My good buddy Chris sent me one (2007 Aurora Fokker) right out of the blue...


...and I don't think they were ever officialy released...
Mcdee


----------



## tr7nut (Apr 18, 1999)

*What's the story??*

Thanks McD!
Anyone know the scoop on this, Chris? 

Thanks!
Cliff


----------



## docplastic (May 10, 2003)

*Black Tripe*

McDee,
Does you kit have decals? Instruction sheet? Any extra resin parts?


----------



## MonsterModelMan (Dec 20, 2000)

Now you've done it McDee...opened up that can o' worms real big!

Chris...where in the world did you get the tri-plane from?
Any left?

Thanks!

MMM


----------



## sprayray (May 13, 2009)

Yes let us know i tried contacting the "a" plastics line they going to be releasing alot of the old kits for $29.99 but no response phone is disconnected check out the site . scroll down and there it is . 

Robert

http://www.auroraplasticscorp.com/announcements.html


----------



## the Dabbler (Feb 17, 2005)

Oh Oh, now you've done it !!!  You've opened up a can of worms...AGAIN !! The "A" company is/was a sham! Here goes the debate.

◆ Exercise requirements:
1 > Decide whether each statement agrees with the Aurora Fokker thread, answering yes or no and quoting the deciding words: (a) MonsterModelMan asks Chris where he got the tri-plane. (b) sprayray got through by phone to the "a" plastics line. (c) the Dabbler calls the "A" company a sham.
2 > Please reproduce the passage of the Aurora Fokker thread starting with "## MonsterModelMan (Dec" and going on through "the tri-plane from?".

(Saved data entries)
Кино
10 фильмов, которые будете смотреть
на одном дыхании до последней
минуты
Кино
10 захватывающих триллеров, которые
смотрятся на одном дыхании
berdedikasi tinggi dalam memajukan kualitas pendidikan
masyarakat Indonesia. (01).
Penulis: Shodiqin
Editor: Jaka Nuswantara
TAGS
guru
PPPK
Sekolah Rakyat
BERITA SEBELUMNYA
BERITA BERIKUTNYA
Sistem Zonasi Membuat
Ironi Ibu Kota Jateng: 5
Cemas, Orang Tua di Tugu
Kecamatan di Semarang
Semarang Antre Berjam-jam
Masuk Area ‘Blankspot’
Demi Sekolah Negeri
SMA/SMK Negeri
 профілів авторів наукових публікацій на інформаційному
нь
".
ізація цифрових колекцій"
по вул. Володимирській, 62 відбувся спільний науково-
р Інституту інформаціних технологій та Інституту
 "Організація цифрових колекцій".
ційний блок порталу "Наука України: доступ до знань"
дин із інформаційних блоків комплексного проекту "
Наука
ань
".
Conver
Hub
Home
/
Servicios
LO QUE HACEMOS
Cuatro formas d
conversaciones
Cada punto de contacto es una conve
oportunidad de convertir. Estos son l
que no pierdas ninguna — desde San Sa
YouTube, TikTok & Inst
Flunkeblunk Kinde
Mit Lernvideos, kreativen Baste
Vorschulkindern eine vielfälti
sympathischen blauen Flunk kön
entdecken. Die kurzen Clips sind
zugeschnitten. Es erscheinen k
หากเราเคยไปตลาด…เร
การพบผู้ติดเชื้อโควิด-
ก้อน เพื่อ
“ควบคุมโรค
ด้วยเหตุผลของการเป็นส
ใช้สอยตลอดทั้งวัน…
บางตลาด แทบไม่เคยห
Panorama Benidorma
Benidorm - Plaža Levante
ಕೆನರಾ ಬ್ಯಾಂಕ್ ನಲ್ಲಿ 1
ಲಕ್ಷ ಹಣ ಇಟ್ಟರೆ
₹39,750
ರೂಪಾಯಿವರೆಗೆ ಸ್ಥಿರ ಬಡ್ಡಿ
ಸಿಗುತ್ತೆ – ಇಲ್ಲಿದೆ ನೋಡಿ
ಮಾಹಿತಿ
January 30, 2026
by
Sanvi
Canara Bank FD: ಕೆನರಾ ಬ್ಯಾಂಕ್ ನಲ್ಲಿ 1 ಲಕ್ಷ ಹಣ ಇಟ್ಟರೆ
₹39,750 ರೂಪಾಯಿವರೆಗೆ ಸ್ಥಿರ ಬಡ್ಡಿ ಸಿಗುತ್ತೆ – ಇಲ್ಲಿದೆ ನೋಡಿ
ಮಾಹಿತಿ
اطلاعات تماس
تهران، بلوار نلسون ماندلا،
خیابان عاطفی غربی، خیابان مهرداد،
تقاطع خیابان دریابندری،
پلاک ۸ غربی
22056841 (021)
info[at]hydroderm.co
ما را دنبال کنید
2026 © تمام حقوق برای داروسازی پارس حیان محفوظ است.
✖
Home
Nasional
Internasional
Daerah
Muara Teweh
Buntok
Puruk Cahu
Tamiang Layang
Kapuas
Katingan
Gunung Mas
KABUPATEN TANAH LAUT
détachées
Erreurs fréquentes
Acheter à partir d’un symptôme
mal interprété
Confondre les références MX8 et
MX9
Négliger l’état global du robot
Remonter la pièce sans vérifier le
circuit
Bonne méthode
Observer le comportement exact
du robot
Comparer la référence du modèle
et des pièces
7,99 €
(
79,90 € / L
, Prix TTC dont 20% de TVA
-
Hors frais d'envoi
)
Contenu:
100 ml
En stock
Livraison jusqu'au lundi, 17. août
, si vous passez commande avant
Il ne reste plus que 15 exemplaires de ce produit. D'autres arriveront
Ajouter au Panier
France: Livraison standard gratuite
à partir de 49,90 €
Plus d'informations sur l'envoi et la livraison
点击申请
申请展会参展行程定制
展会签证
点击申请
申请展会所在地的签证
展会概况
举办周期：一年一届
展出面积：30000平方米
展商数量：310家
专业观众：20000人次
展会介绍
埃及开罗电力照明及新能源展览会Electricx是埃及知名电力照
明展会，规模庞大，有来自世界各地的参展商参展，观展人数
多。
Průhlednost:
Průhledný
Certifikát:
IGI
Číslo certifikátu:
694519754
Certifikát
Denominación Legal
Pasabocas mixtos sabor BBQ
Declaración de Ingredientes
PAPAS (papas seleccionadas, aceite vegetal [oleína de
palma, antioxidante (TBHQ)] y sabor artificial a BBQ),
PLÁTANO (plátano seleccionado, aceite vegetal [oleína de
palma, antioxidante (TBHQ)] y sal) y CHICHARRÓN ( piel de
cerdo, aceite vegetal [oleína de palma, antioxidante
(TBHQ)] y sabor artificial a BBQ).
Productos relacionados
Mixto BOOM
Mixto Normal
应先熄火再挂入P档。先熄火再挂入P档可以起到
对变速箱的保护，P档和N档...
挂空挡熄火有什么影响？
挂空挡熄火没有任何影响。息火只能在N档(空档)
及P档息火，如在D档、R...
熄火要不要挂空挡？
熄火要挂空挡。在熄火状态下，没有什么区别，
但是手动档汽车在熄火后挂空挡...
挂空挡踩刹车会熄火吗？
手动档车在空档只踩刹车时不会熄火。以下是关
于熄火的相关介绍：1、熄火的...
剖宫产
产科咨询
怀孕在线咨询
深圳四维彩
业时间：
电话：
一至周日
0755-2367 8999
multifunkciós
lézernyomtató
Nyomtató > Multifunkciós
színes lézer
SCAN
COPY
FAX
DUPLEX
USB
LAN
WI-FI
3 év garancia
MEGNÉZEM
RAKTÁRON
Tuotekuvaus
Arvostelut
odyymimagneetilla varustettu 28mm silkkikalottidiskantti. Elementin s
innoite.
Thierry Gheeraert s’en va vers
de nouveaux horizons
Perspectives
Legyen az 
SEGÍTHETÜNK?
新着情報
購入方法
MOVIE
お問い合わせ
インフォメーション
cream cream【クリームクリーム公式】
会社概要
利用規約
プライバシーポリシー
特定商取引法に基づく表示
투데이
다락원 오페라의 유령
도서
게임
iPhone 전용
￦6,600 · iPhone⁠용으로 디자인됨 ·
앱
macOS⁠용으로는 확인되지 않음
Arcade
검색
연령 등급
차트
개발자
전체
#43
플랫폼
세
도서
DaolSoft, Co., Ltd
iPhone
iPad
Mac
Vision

◆ Outputs for the tasks:
1 >
(a) Yes: "Chris...where in the world did you get the tri-plane from?"
(b) No: "but no response phone is disconnected"
(c) Yes: "The "A" company is/was a sham!"

2 >
## MonsterModelMan (Dec 20, 2000)

Now you've done it McDee...opened up that can o' worms real big!

Chris...where in the world did you get the tri-plane from?